* _Kutipan Bacaan_
::::::::::

1.    Tata Cara Pengajuan Permohonan Banding
Apabila WP tidak atau belum puas dengan keputusan yang diberikan atas keberatan, WP dapat mengajukan banding. kepada badan peradilan pajak, dengan syarat:
a. Tertulis dalam bahasa Indonesia.
b. Dalam jangka waktu 3 bulan sejak keputusan atas keberatan diterima.
c.  Alasan yang jelas.
d.  Dilampiri  salinan  Surat Keputusan atas keberatan.
Pengajuan permohonan Banding tidak menunda kewajiban membayar pajak dan pelaksanaan penagihan pajak.
Putusan badan peradilan pajak bukan  merupakan keputusan  Tata Usaha Negara.
2.    Imbalan Bunga
Apabila pengajuan keberatan atau permohonan banding diterima sebagian atau seluruhnya, sepanjang utang pajak sebagaimana dimaksud dalam SKPKB dan SKPKBT telah dibayar yang menyebabkan kelebihan pembayaran pajak, maka kelebihan pembayaran pajak dikembalikan dengan ditambah imbalan bunga sebesar 2% (dua persen) sebulan, paling lama  24 (dua puluh empat) bulan dihitung sejak tanggal pembayaran pajak sampai dengan diterbitkannya Keputusan Keberatan atau Putusan Banding.
Gugatan
Wajib Pajak atau Penanggung Pajak dapat mengajukan gugatan kepada bpp terhadap :
1.   Pelaksanaan Surat Paksa, Surat Perintah Melaksanakan Penyitaan, atau Pengumuman Lelang;
2.   Keputusan yang berkaitan dengan pelaksanaan keputusan perpajakan selain yang ditetapkan dalam Pasal 25 ayat (1) dan Pasal 26 UU KUP;
3.   Keputusan pembetulan sebagaimana dimaksud dalam Pasal 16 UU KUP yang berkaitan dengan STP;
4.   Keputusan sebagaimana dimaksud dalam Pasal 36 yang berkaitan dengan STP; 
Jangka Waktu Pengajuan Gugatan
1.   Gugatan terhadap angka 1 diajukan paling lambat 14 hari sejak pelaksanaan Surat Paksa, Surat Perintah Melaksanakan Penyitaan atau Pengumuman Lelang;
2.    Gugatan terhadap angka 2, 3, dan 4 diajukan paling lambat 30 hari sejak tanggal diterima Keputusan yang digugat.

H.    PEMBUKUAN DAN PENCATATAN
Pembukuan adalah suatu proses pencatatan yang dilakukan secara teratur untuk mengumpulkan data dan informasi keuangan yang meliputi harta, kewajiban, modal, penghasilan dan biaya, serta jumlah harga perolehan dan penyerahan barang atau jasa, yang ditutup dengan menyusun laporan keuangan berupa neraca, dan laporan laba rugi untuk periode Tahun Pajak tersebut.

::::::::::

* _Data Tersimpan_
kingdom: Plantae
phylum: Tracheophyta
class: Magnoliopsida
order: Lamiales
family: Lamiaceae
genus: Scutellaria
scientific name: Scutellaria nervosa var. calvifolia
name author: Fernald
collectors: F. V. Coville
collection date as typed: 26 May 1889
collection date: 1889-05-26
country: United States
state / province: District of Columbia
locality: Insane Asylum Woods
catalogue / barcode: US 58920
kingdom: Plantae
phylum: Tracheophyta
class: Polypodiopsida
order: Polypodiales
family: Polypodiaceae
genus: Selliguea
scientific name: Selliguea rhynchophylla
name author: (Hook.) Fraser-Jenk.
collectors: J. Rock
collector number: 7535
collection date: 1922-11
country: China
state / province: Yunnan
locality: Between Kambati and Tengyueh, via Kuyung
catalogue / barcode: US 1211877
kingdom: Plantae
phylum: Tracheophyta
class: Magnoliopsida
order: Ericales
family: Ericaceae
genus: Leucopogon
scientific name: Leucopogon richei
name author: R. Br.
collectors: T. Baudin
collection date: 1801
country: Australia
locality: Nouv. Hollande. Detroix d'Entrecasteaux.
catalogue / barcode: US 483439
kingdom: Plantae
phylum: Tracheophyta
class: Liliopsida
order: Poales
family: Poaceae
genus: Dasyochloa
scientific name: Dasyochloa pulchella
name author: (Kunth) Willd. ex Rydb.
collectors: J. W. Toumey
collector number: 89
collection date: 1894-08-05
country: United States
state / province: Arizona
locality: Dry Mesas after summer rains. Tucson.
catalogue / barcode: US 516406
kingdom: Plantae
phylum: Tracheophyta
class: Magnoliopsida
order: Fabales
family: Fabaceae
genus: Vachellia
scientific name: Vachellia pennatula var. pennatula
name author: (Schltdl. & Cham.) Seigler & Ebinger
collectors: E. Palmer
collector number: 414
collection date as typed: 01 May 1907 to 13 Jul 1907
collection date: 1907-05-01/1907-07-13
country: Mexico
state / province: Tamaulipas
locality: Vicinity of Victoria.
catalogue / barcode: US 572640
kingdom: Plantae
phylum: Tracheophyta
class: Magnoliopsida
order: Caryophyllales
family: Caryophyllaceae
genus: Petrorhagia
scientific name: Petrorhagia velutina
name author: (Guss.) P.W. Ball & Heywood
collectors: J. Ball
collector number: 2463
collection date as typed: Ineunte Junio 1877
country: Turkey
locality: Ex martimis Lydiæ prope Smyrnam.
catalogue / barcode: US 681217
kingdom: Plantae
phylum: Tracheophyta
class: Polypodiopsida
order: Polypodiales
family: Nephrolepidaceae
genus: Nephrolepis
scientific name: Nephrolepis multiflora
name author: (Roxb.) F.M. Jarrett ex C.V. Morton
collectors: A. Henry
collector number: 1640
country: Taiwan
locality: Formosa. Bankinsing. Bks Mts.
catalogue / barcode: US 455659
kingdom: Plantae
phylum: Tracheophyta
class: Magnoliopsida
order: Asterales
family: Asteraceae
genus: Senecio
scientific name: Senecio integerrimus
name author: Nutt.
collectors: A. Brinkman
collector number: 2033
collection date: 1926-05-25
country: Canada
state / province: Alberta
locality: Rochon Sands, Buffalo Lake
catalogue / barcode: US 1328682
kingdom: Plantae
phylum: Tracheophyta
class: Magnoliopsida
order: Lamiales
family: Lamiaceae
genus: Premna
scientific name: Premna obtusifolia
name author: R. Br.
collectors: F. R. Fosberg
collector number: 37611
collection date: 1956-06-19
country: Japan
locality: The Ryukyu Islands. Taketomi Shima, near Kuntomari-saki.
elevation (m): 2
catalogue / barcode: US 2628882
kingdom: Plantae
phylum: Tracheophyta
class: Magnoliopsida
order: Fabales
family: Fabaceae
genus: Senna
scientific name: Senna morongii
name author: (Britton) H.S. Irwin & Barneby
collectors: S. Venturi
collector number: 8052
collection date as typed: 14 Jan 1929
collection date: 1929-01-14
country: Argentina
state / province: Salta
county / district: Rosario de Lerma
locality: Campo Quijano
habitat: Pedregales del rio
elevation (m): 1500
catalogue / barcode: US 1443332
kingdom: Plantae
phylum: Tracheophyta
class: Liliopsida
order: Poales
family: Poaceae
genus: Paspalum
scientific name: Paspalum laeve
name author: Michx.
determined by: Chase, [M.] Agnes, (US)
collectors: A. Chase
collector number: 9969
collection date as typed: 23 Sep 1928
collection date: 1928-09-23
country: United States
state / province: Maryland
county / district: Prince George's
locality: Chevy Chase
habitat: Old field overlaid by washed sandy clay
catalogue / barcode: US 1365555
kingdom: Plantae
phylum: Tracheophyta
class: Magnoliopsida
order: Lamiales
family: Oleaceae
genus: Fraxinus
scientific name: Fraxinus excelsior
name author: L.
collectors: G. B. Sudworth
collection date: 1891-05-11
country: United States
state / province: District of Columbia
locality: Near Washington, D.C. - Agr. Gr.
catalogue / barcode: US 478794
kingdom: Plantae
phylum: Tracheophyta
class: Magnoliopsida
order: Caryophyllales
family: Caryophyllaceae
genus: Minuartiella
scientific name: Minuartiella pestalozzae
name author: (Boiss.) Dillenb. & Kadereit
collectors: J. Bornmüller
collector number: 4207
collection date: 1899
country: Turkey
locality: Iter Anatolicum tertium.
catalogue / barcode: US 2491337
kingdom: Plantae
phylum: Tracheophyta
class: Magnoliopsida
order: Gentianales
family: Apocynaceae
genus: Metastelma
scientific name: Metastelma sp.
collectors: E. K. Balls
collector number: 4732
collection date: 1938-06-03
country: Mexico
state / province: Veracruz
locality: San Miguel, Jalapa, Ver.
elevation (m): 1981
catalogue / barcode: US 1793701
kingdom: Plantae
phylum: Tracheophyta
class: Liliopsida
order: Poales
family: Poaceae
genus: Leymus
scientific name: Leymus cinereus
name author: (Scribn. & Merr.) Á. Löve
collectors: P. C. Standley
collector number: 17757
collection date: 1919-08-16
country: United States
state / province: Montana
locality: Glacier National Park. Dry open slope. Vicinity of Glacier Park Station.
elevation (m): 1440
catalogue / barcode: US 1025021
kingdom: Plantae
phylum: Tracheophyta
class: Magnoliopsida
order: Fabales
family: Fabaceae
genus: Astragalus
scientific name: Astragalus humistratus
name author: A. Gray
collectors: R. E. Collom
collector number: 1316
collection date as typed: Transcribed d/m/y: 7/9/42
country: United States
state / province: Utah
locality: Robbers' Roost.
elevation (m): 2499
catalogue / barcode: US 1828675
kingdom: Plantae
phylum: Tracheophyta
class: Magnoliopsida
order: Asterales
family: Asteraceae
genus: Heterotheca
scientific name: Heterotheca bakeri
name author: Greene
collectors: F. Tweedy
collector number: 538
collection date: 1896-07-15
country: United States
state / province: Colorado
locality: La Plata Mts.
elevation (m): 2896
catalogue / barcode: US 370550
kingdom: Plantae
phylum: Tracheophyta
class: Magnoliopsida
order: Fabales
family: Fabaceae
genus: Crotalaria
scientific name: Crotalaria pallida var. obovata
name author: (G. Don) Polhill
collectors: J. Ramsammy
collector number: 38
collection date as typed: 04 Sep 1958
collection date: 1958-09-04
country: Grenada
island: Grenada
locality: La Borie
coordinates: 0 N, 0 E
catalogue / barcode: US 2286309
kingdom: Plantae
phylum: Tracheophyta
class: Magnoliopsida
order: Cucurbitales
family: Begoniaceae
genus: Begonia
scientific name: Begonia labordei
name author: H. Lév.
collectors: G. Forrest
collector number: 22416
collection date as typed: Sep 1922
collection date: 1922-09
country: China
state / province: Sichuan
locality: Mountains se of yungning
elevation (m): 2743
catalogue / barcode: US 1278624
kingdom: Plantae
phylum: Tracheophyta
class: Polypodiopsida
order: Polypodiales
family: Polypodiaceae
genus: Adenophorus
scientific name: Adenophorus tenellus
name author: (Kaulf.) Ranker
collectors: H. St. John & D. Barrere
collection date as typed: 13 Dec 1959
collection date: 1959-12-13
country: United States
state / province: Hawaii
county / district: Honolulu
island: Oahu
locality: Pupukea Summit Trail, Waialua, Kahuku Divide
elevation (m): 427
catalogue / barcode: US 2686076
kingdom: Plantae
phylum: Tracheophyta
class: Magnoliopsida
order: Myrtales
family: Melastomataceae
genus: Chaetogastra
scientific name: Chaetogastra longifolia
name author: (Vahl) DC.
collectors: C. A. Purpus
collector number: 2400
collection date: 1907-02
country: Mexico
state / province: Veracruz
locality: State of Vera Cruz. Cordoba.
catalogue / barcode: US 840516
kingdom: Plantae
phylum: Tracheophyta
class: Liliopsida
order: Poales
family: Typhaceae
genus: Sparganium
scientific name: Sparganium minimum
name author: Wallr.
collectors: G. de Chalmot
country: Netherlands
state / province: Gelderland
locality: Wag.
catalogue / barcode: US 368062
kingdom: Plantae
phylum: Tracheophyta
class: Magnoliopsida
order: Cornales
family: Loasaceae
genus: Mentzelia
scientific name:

::::::::::

* _Soal Latihan_
1. Jawablah pertanyaan berikut berdasarkan teks tentang banding dan gugatan pajak.
(a) Dalam jangka waktu berapa lama permohonan banding harus diajukan?
(b) Berapa besar imbalan bunga per bulan atas kelebihan pembayaran pajak?
(c) Paling lambat berapa hari gugatan terhadap angka 2, 3, dan 4 harus diajukan?
2. Kutiplah secara persis bagian dari teks tentang banding dan gugatan pajak yang dimulai dengan "2.    Imbalan Bunga" dan berlanjut hingga "atau Putusan Banding.".

* _Jawaban Soal_
1.
(a) Dalam jangka waktu 3 bulan sejak keputusan atas keberatan diterima.
(b) Sebesar 2% (dua persen) sebulan.
(c) Paling lambat 30 hari sejak tanggal diterima Keputusan yang digugat.

2.
2.    Imbalan Bunga
Apabila pengajuan keberatan atau permohonan banding diterima sebagian atau seluruhnya, sepanjang utang pajak sebagaimana dimaksud dalam SKPKB dan SKPKBT telah dibayar yang menyebabkan kelebihan pembayaran pajak, maka kelebihan pembayaran pajak dikembalikan dengan ditambah imbalan bunga sebesar 2% (dua persen) sebulan, paling lama  24 (dua puluh empat) bulan dihitung sejak tanggal pembayaran pajak sampai dengan diterbitkannya Keputusan Keberatan atau Putusan Banding.